If this material is fir 1x4 T&G decking ( a common deck flooring) it should not be installed over a plywood subfloor. That is an interior installation detail. It will trap water and rot out in short order. The T&g should be sealed on all surfaces before installation and nailed to the joists with no subfloor. This way, when it is wetted, it woill dry from top and bottom evenly instead of drying on top and staying wet on bottom.

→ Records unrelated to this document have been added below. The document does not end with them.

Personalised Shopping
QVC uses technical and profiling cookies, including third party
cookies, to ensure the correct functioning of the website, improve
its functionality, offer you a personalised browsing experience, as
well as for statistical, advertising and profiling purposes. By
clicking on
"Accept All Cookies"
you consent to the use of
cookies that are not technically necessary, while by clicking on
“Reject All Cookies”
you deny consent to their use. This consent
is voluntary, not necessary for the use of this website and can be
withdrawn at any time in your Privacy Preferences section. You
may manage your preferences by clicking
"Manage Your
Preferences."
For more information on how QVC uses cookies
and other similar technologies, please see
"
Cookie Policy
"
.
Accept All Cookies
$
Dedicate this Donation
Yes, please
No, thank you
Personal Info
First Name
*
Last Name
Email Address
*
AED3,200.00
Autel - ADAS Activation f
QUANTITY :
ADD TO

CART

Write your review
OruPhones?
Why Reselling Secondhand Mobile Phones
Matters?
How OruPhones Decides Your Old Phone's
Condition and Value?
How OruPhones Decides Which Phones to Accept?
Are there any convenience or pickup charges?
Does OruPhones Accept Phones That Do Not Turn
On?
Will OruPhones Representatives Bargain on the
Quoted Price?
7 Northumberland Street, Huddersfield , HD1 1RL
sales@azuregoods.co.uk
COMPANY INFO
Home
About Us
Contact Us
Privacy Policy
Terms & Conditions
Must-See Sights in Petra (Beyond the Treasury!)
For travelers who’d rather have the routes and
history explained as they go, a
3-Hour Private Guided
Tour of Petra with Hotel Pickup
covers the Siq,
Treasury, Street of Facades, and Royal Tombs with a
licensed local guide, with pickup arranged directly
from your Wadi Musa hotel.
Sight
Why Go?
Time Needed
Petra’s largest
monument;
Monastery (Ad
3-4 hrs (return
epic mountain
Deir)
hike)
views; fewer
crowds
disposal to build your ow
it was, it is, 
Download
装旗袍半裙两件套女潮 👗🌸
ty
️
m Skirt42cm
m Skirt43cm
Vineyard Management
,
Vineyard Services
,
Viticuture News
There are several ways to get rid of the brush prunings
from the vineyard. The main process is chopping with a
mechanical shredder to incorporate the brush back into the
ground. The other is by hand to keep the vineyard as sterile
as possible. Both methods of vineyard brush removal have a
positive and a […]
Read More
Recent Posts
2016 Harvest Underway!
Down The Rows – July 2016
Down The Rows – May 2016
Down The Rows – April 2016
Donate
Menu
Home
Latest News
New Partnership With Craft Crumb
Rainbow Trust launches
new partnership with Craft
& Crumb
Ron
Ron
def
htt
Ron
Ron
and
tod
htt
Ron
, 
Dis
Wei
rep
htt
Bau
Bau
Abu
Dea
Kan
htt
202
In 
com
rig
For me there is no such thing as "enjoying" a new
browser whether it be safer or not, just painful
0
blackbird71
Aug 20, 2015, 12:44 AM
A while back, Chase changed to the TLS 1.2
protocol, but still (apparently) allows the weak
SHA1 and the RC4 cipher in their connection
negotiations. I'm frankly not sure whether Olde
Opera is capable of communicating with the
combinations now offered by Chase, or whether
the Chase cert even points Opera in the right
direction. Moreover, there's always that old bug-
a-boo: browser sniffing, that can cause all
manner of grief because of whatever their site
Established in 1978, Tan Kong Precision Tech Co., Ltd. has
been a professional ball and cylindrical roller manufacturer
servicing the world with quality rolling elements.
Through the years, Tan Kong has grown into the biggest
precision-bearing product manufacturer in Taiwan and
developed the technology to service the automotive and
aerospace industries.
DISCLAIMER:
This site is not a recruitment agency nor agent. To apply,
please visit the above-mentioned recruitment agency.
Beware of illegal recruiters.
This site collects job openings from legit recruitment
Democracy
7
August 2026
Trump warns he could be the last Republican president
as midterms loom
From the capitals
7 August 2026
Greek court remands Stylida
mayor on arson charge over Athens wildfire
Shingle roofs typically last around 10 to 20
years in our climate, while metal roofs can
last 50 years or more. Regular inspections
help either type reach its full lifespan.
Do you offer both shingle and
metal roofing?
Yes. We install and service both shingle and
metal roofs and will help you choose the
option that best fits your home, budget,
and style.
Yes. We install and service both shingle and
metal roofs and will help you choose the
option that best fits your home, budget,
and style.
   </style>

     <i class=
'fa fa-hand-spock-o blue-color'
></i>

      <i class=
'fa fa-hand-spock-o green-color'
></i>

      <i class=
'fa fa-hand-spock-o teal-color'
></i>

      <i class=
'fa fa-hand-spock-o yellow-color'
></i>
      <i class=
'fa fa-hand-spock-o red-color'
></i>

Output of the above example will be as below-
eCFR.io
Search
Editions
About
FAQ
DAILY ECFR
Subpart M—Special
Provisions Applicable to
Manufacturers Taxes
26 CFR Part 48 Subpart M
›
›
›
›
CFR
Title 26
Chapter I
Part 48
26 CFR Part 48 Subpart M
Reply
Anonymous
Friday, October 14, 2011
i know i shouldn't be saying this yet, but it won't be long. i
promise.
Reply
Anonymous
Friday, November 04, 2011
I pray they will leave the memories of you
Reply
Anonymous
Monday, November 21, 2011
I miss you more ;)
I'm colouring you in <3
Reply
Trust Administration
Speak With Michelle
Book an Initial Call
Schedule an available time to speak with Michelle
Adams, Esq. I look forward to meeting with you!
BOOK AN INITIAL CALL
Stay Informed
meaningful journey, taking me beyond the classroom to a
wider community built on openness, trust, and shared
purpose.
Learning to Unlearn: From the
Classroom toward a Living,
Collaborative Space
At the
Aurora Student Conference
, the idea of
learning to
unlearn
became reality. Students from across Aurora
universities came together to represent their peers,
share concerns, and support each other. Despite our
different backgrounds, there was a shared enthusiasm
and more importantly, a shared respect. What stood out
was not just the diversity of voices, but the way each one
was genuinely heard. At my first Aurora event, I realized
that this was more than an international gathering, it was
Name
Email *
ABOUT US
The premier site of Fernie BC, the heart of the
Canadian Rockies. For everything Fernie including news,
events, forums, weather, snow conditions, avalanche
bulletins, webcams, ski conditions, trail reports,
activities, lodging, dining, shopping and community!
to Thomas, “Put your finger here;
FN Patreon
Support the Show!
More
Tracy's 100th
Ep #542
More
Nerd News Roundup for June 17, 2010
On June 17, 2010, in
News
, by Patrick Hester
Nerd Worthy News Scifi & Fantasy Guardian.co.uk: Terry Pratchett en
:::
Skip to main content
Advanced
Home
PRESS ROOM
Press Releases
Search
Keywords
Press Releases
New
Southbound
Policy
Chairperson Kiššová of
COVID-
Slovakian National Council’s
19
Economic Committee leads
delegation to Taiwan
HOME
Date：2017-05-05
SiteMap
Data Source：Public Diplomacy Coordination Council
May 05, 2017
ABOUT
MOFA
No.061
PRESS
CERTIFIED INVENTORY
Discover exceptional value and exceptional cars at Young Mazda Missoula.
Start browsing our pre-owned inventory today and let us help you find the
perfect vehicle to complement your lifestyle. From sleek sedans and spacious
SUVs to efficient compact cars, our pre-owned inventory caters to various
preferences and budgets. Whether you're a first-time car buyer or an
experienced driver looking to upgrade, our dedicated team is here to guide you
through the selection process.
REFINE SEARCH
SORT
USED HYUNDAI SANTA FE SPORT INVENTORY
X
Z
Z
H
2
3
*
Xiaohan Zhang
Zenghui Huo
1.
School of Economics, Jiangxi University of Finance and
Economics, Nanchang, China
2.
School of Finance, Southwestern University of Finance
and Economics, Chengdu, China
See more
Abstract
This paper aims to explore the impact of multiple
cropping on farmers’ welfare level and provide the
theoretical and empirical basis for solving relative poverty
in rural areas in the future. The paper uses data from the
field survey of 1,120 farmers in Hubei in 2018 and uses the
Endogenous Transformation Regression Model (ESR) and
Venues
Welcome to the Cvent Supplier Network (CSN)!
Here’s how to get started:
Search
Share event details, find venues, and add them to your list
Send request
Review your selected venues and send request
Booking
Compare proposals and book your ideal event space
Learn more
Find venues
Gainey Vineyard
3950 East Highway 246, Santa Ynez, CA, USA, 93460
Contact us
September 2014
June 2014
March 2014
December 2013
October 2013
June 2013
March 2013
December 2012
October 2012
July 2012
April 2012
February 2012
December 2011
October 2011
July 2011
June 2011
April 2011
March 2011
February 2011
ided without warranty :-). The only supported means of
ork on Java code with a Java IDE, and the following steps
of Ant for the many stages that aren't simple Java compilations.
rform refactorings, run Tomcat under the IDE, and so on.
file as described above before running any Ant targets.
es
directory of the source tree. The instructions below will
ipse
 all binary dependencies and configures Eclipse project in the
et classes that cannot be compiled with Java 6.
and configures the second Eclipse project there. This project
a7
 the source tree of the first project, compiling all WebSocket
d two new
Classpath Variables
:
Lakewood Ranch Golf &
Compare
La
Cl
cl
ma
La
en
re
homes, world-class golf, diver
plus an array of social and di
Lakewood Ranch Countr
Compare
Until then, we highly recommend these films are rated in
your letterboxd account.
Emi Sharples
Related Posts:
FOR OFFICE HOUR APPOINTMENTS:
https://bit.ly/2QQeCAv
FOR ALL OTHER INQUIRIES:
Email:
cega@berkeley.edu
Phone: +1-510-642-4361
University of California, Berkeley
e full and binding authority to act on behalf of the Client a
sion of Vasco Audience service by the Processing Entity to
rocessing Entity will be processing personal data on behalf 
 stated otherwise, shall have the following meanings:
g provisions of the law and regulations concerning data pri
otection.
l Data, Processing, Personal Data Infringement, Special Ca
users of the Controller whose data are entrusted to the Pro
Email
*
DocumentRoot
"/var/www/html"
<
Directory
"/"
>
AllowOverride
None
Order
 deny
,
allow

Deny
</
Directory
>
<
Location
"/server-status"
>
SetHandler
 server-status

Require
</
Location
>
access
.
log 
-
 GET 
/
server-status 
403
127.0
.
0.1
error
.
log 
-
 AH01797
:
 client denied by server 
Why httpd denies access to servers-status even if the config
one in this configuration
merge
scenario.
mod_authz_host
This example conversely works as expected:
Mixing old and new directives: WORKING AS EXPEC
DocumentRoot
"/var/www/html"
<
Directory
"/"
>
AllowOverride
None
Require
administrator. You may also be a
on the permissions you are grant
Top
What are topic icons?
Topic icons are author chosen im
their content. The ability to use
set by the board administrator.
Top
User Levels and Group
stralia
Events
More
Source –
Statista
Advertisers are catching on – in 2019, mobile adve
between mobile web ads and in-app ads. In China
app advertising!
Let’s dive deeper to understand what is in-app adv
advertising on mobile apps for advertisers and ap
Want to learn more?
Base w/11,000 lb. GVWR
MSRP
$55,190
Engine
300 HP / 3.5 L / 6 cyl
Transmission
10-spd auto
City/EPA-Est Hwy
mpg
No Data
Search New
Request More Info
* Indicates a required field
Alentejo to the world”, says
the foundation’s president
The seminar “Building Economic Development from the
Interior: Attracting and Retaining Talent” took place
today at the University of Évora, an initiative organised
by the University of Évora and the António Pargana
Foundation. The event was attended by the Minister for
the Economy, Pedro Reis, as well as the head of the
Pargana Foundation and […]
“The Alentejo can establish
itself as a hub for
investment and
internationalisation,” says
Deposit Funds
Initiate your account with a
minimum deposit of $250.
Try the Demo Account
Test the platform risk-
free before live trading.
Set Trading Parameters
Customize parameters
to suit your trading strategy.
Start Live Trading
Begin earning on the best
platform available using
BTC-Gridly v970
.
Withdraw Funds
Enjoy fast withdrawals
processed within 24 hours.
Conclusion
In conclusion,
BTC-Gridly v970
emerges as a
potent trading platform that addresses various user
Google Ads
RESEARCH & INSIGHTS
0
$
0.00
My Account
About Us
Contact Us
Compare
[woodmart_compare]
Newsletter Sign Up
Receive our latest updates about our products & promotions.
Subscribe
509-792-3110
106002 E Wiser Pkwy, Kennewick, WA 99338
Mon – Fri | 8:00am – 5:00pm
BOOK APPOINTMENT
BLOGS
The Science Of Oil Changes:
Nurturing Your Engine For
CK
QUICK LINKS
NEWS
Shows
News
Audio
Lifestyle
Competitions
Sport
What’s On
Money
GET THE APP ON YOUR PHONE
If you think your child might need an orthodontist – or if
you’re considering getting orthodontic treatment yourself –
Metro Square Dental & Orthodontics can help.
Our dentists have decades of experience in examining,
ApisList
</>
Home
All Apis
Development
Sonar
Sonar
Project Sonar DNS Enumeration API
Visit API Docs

This was not a professional installation if it is as it seems.

murphyca

01:57AM | 03/18/03
Member Since: 03/15/03
2 lifetime posts
Thanks for both of your replies -- I now understand how bad this contractor was. A roof is over the porches. We had the porches replaced becuase they were the original ones built with the house in 1925. Covered in lead paint and falling down as you might imagine. The house is outside of Boston too, so the have taken a beating with the weather here. So we decided to expand the porches from the orginal size to about 2 feet more lenghtwise. This part is not covered by the roof. The contractor said that he would install this interlocking wood (I think it is the T&G material you are talking about), so if the top floor people watered their plants, water would not drip down to our porch. I don't think it was his intention to use the floor as a roof. When he put in the floor there was some black tarp/paper (I have no idea what this stuff is) over the plywood. However, the situtation now is what you are talking about, all the interlocking wood is warped and when is rains, there is water dripping from the middle of the porch through the plywood. My assumption and it sounds correct is all the water trapped(does this get any worse??) Yes... because now we have the case of the missing contractor. Off to court we go!

Anyway, my question is how to fix these porches. What would need to happen? I'm thinking:

1. Rip up the wood on the top porch
2. Take out the subfloor
3. Increase the pitch (how can this be done? Can you insert a 1/4" piece of wood on the ledger? Or is that a bad idea?)
4. Replace with regular deck wood like the stuff on the bottom porch.

I don't think anything needs to be done on the bottom floor, but maybe I'm wrong, because I'm assuming the pitch should be a 1/4" away from the house too. So, if you have any opinions on this it would be appreciated. Thanks for listening!